Calgarians fight to save historic brewery from destruction

By Olivia Brooks

History buffs across Calgary are joining forces to try and save an old brewery from the wrecking ball.

In May 2009, Ronald Mathison of Matco Investments applied for a demolition permit for the Calgary Brewing and Malting Co. site, unbeknownst to the surrounding Inglewood community. Mathison filed for demolition because renovating the building was too expensive and the rotting foundation made upkeep dangerous.

Project Brewery ­– made up of the Inglewood 1875 Society, the Calgary Heritage Authority, the Chinook Country Historical Society and the Calgary Heritage Initiative Society — printed a pamphlet for Calgarians to voice concerns to the City of Calgary and the Alberta government.

Last Thursday marked the first anniversary of Project Brewery’s distribution of Call to Action, the pamphlet with information on the Calgary Brewery and a plea from concerned citizens to preserve it. Lindsay Blackett, the Minister of Culture and Community Spirit, met with Project Brewery and community members to listen to speaker Brian Vivian. Vivian, an archeologist, was assigned to work at the East Village Project prior to Inglewood’s development.

Vivian and his team were surprised by how some of the old bottles some of the team discovered with Calgary labels were.

“We found two major historical sites,” said Vivian. “Two dumps dating from 1910 and 1920.”

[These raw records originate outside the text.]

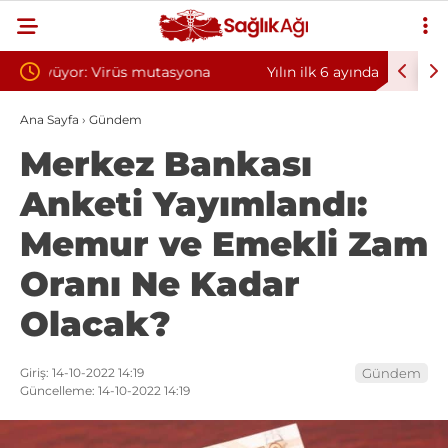
a
Yılın ilk 6 ayında 10 bini aşkın hasta hiperbarik
Diş eti
oksijen tedavisinden yararlandı
sorunun
Ana Sayfa
›
Gündem
Merkez Bankası
Anketi Yayımlandı:
Memur ve Emekli Zam
Oranı Ne Kadar
Olacak?
Giriş: 14-10-2022 14:19
Gündem
Güncelleme: 14-10-2022 14:19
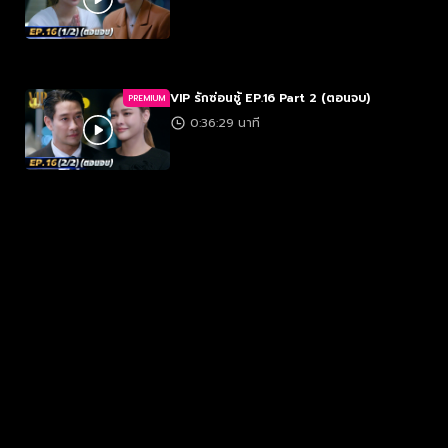
VIP รักซ่อนชู้ EP.16 Part 2 (ตอนจบ)
PREMIUM
0:36:29 นาที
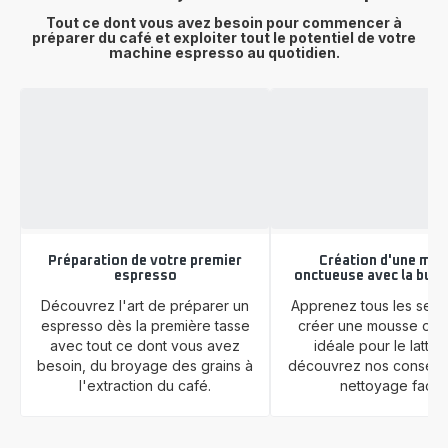
Tout ce dont vous avez besoin pour commencer à
préparer du café et exploiter tout le potentiel de votre
machine espresso au quotidien.
Préparation de votre premier
Création d'une mo
espresso
onctueuse avec la buse
Découvrez l'art de préparer un
Apprenez tous les secr
espresso dès la première tasse
créer une mousse onc
avec tout ce dont vous avez
idéale pour le latte a
besoin, du broyage des grains à
découvrez nos conseils
l'extraction du café.
nettoyage facile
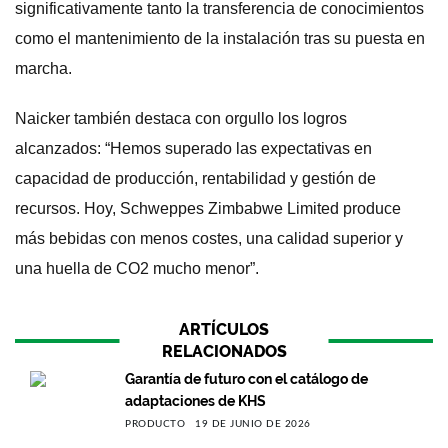
significativamente tanto la transferencia de conocimientos
como el mantenimiento de la instalación tras su puesta en
marcha.
Naicker también destaca con orgullo los logros
alcanzados: “Hemos superado las expectativas en
capacidad de producción, rentabilidad y gestión de
recursos. Hoy, Schweppes Zimbabwe Limited produce
más bebidas con menos costes, una calidad superior y
una huella de CO2 mucho menor”.
ARTÍCULOS
RELACIONADOS
Garantía de futuro con el catálogo de
adaptaciones de KHS
PRODUCTO
19 DE JUNIO DE 2026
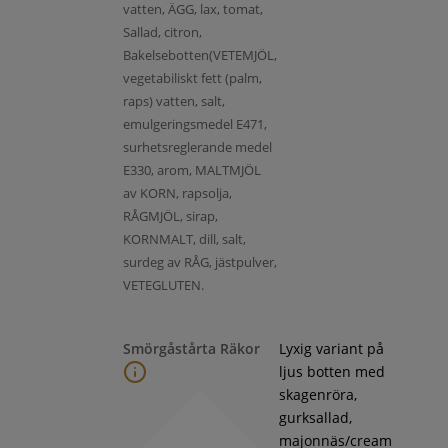
vatten, ÄGG, lax, tomat,
Sallad, citron,
Bakelsebotten(VETEMJÖL,
vegetabiliskt fett (palm,
raps) vatten, salt,
emulgeringsmedel E471,
surhetsreglerande medel
E330, arom, MALTMJÖL
av KORN, rapsolja,
RÅGMJÖL, sirap,
KORNMALT, dill, salt,
surdeg av RÅG, jästpulver,
VETEGLUTEN.
Smörgåstårta Räkor
Lyxig variant på
ljus botten med
skagenröra,
gurksallad,
majonnäs/cream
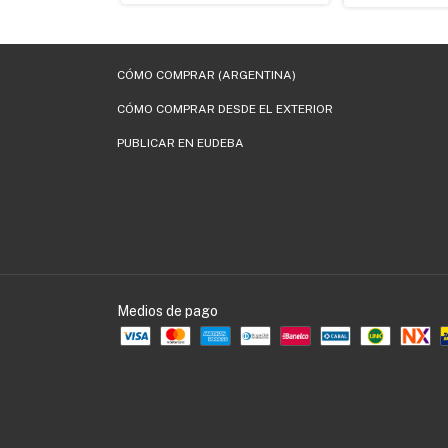
CÓMO COMPRAR (ARGENTINA)
CÓMO COMPRAR DESDE EL EXTERIOR
PUBLICAR EN EUDEBA
Medios de pago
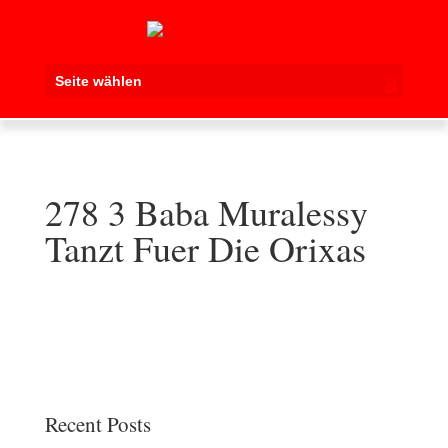
Seite wählen
278 3 Baba Muralessy
Tanzt Fuer Die Orixas
Recent Posts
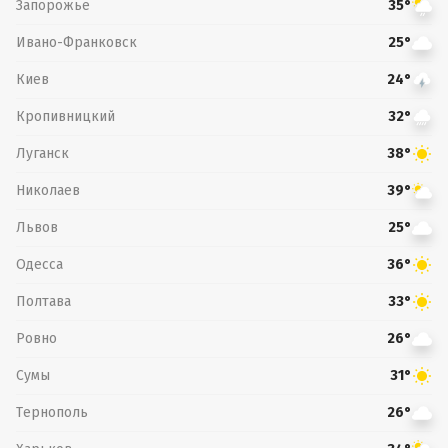
Запорожье
35°
Ивано-Франковск
25°
Киев
24°
Кропивницкий
32°
Луганск
38°
Николаев
39°
Львов
25°
Одесса
36°
Полтава
33°
Ровно
26°
Сумы
31°
Тернополь
26°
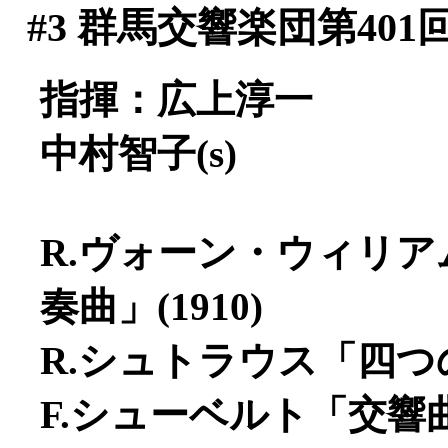
#3
群馬交響楽団第401
指揮：広上淳一
中村智子(s)
R.ヴォーン・ウィリ
奏曲」(1910)
R.シュトラウス「四つの
F.シューベルト「交響曲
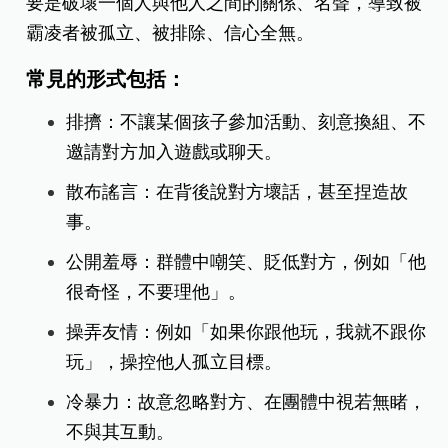
要是破壞一個人與他人之間的關係、名聲，導致被
霸凌者被孤立、被排除、信心全無。
常見的形式包括：
排擠：不讓某個孩子參加活動、刻意換組、不
邀請對方加入遊戲或聊天。
散布謠言：在背後說對方壞話，甚至捏造故
事。
公開羞辱：群體中嘲笑、貶低對方，例如「他
很奇怪，不要理他」。
操弄友情：例如「如果你跟他玩，我就不跟你
玩」，操控他人孤立目標。
冷暴力：故意忽略對方、在團體中視若無睹，
不與其互動。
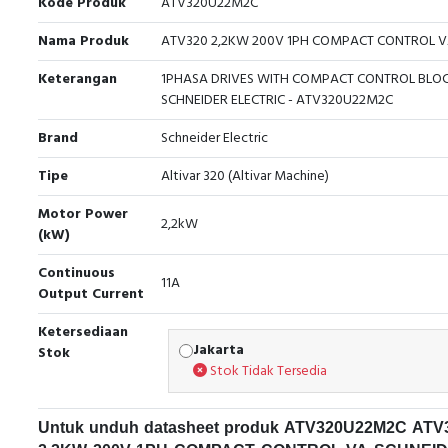
Kode Produk
ATV320U22M2C
Nama Produk
ATV320 2,2KW 200V 1PH COMPACT CONTROL 
Keterangan
1PHASA DRIVES WITH COMPACT CONTROL BLO
SCHNEIDER ELECTRIC - ATV320U22M2C
Brand
Schneider Electric
Tipe
Altivar 320 (Altivar Machine)
Motor Power
2,2kW
(kW)
Continuous
11A
Output Current
Ketersediaan
Jakarta
Stok
Stok Tidak Tersedia
Untuk unduh datasheet produk ATV320U22M2C ATV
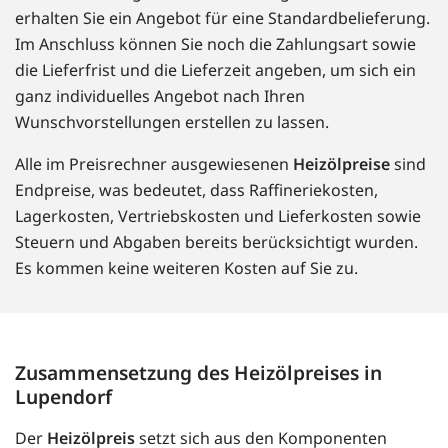
erhalten Sie ein Angebot für eine Standardbelieferung.
Im Anschluss können Sie noch die Zahlungsart sowie
die Lieferfrist und die Lieferzeit angeben, um sich ein
ganz individuelles Angebot nach Ihren
Wunschvorstellungen erstellen zu lassen.
Alle im Preisrechner ausgewiesenen
Heizölpreise
sind
Endpreise, was bedeutet, dass Raffineriekosten,
Lagerkosten, Vertriebskosten und Lieferkosten sowie
Steuern und Abgaben bereits berücksichtigt wurden.
Es kommen keine weiteren Kosten auf Sie zu.
Zusammensetzung des Heizölpreises in
Lupendorf
Der
Heizölpreis
setzt sich aus den Komponenten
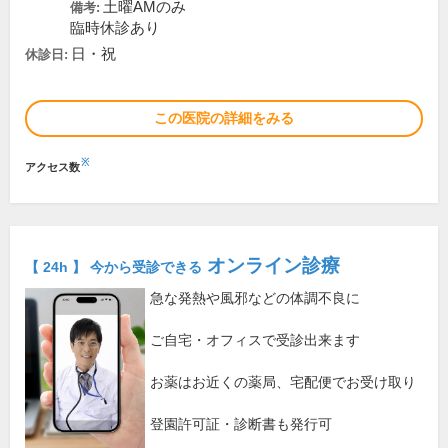
土曜AMのみ
備考:
臨時休診あり
日・祝
休診日:
この医院の詳細をみる
※
アクセス数
オンライン診療
【 24h 】 今から受診できる
急な発熱や風邪などの体調不良に
ご自宅・オフィスで受診出来ます
お薬はお近くの薬局、宅配便でお受け取り
登園許可証・診断書も発行可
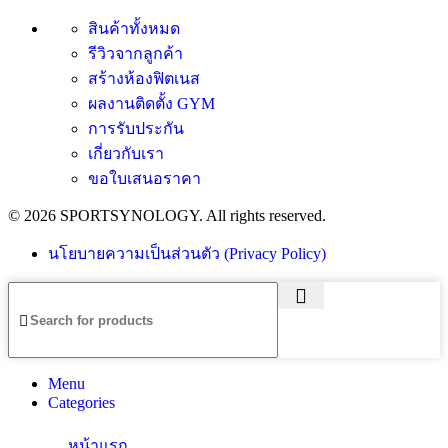
สินค้าทั้งหมด
รีวิวจากลูกค้า
สร้างห้องฟิตเนส
ผลงานติดตั้ง GYM
การรับประกัน
เกี่ยวกับเรา
ขอใบเสนอราคา
© 2026 SPORTSYNOLOGY. All rights reserved.
นโยบายความเป็นส่วนตัว (Privacy Policy)
Menu
Categories
หน้าแรก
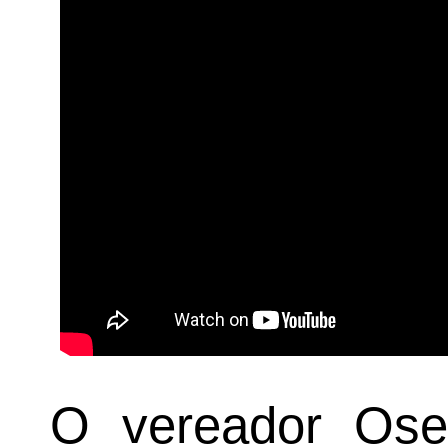
O vereador Os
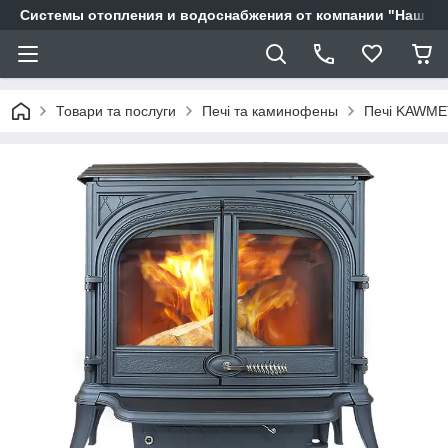
Системы отопления и водоснабжения от компании "Наш Ді
Товари та послуги
Печі та каминофены
Печі KAWME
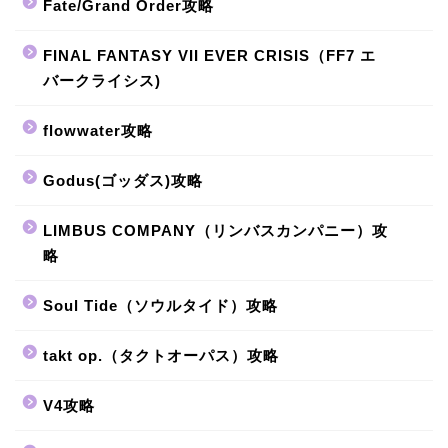
Fate/Grand Order攻略
FINAL FANTASY VII EVER CRISIS（FF7 エ
バークライシス)
flowwater攻略
Godus(ゴッダス)攻略
LIMBUS COMPANY（リンバスカンパニー）攻
略
Soul Tide（ソウルタイド）攻略
takt op.（タクトオーパス）攻略
V4攻略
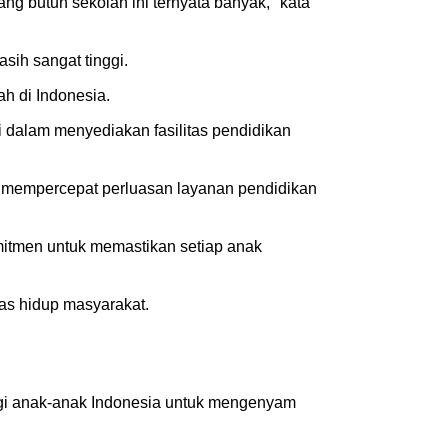
g butuh sekolah ini ternyata banyak," kata
ih sangat tinggi.
h di Indonesia.
 dalam menyediakan fasilitas pendidikan
a mempercepat perluasan layanan pendidikan
mitmen untuk memastikan setiap anak
as hidup masyarakat.
agi anak-anak Indonesia untuk mengenyam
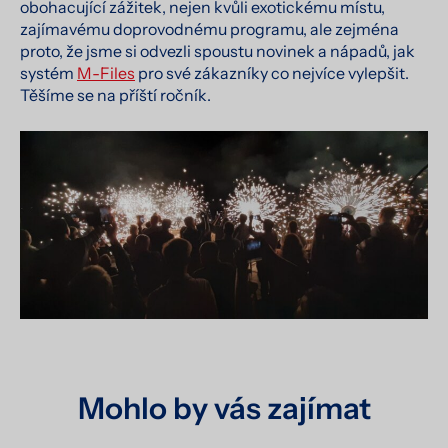
obohacující zážitek, nejen kvůli exotickému místu,
zajímavému doprovodnému programu, ale zejména
proto, že jsme si odvezli spoustu novinek a nápadů, jak
systém
M-Files
pro své zákazníky co nejvíce vylepšit.
Těšíme se na příští ročník.
Mohlo by vás zajímat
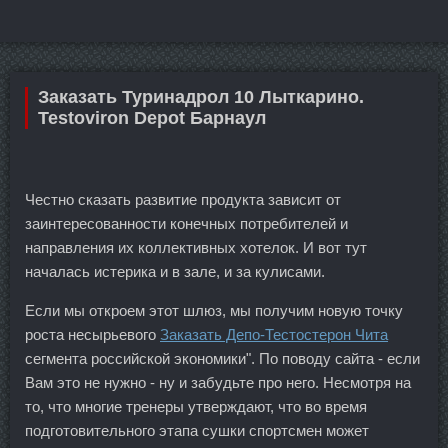
Заказать Туринадрол 10 Лыткарино.
Testoviron Depot Барнаул
Честно сказать развитие продукта зависит от
заинтересованности конечных потребителей и
направления их коллективных хотелок. И вот тут
началась истерика и в зале, и за кулисами.
Если мы откроем этот шлюз, мы получим новую точку
роста несырьевого
Заказать Депо-Тестостерон Чита
сегмента российской экономики". По поводу сайта - если
Вам это не нужно - ну и забудьте про него. Несмотря на
то, что многие тренеры утверждают, что во время
подготовительного этапа сушки спортсмен может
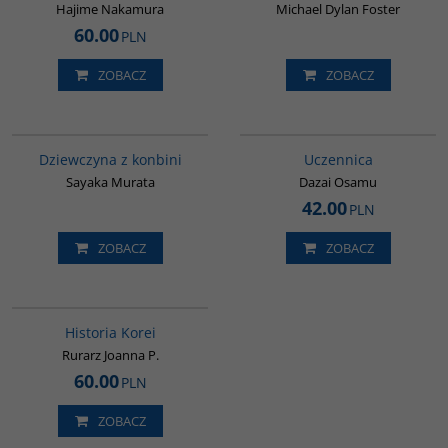
Hajime Nakamura
Michael Dylan Foster
60.00
PLN
ZOBACZ
ZOBACZ
G6009
G1000
Dziewczyna z konbini
Uczennica
Sayaka Murata
Dazai Osamu
42.00
PLN
ZOBACZ
ZOBACZ
00016G
BESTSELLER
Historia Korei
Rurarz Joanna P.
60.00
PLN
ZOBACZ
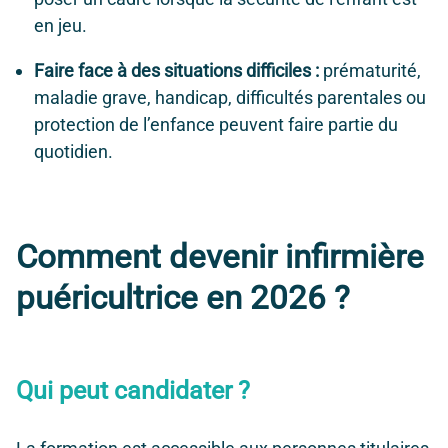
en jeu.
Faire face à des situations difficiles :
prématurité,
maladie grave, handicap, difficultés parentales ou
protection de l’enfance peuvent faire partie du
quotidien.
Comment devenir infirmière
puéricultrice en 2026 ?
Qui peut candidater ?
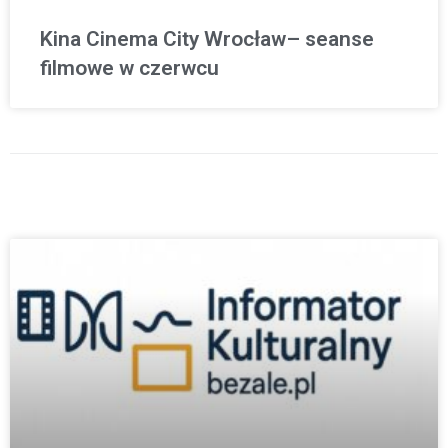
Kina Cinema City Wrocław– seanse
filmowe w czerwcu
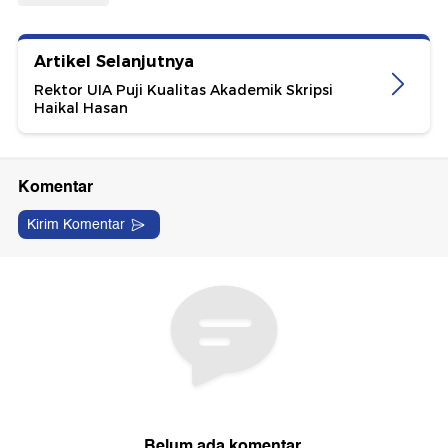
Artikel Selanjutnya
Rektor UIA Puji Kualitas Akademik Skripsi
Haikal Hasan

Some early bottles found in the Brewery dump came from glass factories in London, England, proving Calgary was involved in national and international trade even early in its history.

“Breweries, in the historical sense, are the most important in communities that started in the west,” said Vivian. “They were often the first to open once a place had established … it was the dominant marketing force.”

In the early 1900s, Calgary was already well integrated into Canada’s trade industry according to Vivian.

Vivian believes preserving the site is a worthwhile project, noting the brewery proved vital for provincial trade in the 1900s. Excavations held in small northern towns near Edmonton found beer caps with the Calgary Brewing logo, showing the development of economic ties the brewery was creating throughout the province.

Despite calls for the Calgary Brewing and Malting Co. Building to be made a historic site, the Historic Resource Impact and Assessment has yet to provide its recommendation to the province as to whether the site has any historic significance. Until the HRIA finishes their evaluation, neither the province nor Mathison can move forward. The province ordered the HRIA in June 2009 in response to the outcry around the destruction of the brewery, putting a hold on the demolition. Once the assessment is complete, it will be up to the province to decide whether or not to designate it as a Provincial Historic Resource.

“Most of us have found once you designate a site, it benefits the surrounding area, much like the Distillery District in Toronto,” said Cynthia Klaassen, the president of the CHI society.

Over the last 10 to 15 years the Distillery District has become a large tourism destination and Klaassen thinks Calgary’s old Brewery Flats could become the same.